Source information:

== == ==

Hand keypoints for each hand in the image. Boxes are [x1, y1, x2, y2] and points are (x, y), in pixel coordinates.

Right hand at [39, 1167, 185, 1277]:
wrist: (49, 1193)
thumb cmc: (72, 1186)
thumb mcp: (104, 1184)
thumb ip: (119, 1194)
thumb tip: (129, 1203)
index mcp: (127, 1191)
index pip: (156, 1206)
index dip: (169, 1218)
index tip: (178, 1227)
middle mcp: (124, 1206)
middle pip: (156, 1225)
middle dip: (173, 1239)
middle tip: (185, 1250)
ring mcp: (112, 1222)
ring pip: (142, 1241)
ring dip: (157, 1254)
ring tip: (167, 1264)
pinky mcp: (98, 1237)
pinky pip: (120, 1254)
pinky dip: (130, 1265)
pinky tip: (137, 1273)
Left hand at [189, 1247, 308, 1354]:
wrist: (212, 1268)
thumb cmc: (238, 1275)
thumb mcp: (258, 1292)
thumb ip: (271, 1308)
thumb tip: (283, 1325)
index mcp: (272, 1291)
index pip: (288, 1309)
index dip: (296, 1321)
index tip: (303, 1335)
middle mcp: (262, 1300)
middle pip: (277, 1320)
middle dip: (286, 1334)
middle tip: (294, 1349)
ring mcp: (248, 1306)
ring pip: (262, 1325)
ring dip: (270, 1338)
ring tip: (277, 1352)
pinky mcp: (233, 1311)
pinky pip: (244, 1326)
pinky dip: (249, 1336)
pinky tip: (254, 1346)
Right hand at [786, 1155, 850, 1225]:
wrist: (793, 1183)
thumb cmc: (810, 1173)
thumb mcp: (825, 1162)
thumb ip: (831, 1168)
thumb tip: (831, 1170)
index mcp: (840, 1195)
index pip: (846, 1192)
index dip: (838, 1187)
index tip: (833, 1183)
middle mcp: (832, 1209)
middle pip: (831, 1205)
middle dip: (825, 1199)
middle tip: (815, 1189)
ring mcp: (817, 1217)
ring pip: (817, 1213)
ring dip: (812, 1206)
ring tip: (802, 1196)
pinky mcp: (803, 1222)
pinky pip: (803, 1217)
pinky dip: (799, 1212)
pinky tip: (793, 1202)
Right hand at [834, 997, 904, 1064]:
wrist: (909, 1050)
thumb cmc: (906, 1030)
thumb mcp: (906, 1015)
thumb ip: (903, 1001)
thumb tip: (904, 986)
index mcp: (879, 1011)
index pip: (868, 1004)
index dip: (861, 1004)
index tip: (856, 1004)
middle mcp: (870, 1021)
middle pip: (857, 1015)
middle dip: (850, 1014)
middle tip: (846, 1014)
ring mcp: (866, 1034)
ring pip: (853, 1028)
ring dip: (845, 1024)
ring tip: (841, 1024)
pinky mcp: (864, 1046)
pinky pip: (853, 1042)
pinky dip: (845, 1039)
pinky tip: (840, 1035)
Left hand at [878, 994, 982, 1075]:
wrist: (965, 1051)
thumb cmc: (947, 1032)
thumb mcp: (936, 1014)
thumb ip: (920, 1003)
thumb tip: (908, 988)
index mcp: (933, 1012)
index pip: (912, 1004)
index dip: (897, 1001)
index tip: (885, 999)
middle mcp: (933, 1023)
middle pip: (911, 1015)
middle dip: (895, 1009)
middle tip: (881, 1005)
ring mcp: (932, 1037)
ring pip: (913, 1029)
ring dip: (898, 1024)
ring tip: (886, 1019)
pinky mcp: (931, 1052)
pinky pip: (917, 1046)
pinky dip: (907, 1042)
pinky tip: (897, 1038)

== == ==

Task prompt:
Extract the complete listing verbatim.

Written response:
Hand keypoints for each hand in the image. Boxes are [x1, y1, x2, y2] and points are (x, y), in pixel coordinates.

Right hand at [39, 1167, 185, 1277]:
wrist: (49, 1193)
thumb cmc: (72, 1186)
thumb mcp: (104, 1184)
thumb ip: (119, 1194)
thumb tip: (129, 1203)
index mcp: (127, 1191)
index pip: (156, 1206)
index dip: (169, 1218)
index tip: (178, 1227)
middle mcp: (124, 1206)
middle pip: (156, 1225)
middle dip: (173, 1239)
middle tip: (185, 1250)
ring mcp: (112, 1222)
ring pip: (142, 1241)
ring dip: (157, 1254)
ring tip: (167, 1264)
pinky mcp: (98, 1237)
pinky pip: (120, 1254)
pinky dip: (130, 1265)
pinky tip: (137, 1273)
Left hand at [189, 1247, 308, 1354]:
wrist: (212, 1268)
thumb cmc: (238, 1275)
thumb mcp: (258, 1292)
thumb ip: (271, 1308)
thumb tip: (283, 1325)
index mcp: (272, 1291)
index pip: (288, 1309)
index dip: (296, 1321)
index tip: (303, 1335)
middle mcp: (262, 1300)
middle pip: (277, 1320)
middle dip: (286, 1334)
middle tip: (294, 1349)
ring mcp: (248, 1306)
ring pip: (262, 1325)
ring dip: (270, 1338)
ring tip: (277, 1352)
pinky mcp: (233, 1311)
pinky pip: (244, 1326)
pinky dip: (249, 1336)
pinky tip: (254, 1346)
Right hand at [786, 1155, 850, 1225]:
wrist: (793, 1183)
thumb cmc: (810, 1173)
thumb mcp: (825, 1162)
thumb ip: (831, 1168)
thumb tip: (831, 1170)
index mcp: (840, 1195)
index pip: (846, 1192)
index dip: (838, 1187)
index tip: (833, 1183)
middle mcp: (832, 1209)
middle pip: (831, 1205)
middle dip: (825, 1199)
middle tip: (815, 1189)
ring mcp: (817, 1217)
ring pip: (817, 1213)
ring dip: (812, 1206)
ring tip: (802, 1196)
pinky mcp: (803, 1222)
pinky pip: (803, 1217)
pinky dip: (799, 1212)
pinky tip: (793, 1202)
Right hand at [834, 997, 904, 1064]:
wrist: (909, 1050)
thumb cmc: (906, 1030)
thumb mcp: (906, 1015)
thumb ip: (903, 1001)
thumb tip: (904, 986)
index mcp: (879, 1011)
index pip: (868, 1004)
index dip: (861, 1004)
index tip: (856, 1004)
middle mcp: (870, 1021)
middle pip: (857, 1015)
middle dip: (850, 1014)
middle tip: (846, 1014)
ring mcp: (866, 1034)
ring pip: (853, 1028)
ring dip: (845, 1024)
ring tip: (841, 1024)
pinky mcp: (864, 1046)
pinky pip: (853, 1042)
pinky dip: (845, 1039)
pinky tip: (840, 1035)
Left hand at [878, 994, 982, 1075]:
wrist: (965, 1051)
thumb cmc: (947, 1032)
thumb mcp: (936, 1014)
thumb ip: (920, 1003)
thumb tip: (908, 988)
index mcp: (933, 1012)
index pip: (912, 1004)
index dip: (897, 1001)
index tip: (885, 999)
middle mcp: (933, 1023)
middle pip: (911, 1015)
middle dip: (895, 1009)
middle tip: (881, 1005)
ring mcp: (932, 1037)
ring pip: (913, 1029)
ring dip: (898, 1024)
ring tip: (886, 1019)
pinky mcp: (931, 1052)
pinky pip: (917, 1046)
pinky dip: (907, 1042)
pinky tip: (897, 1038)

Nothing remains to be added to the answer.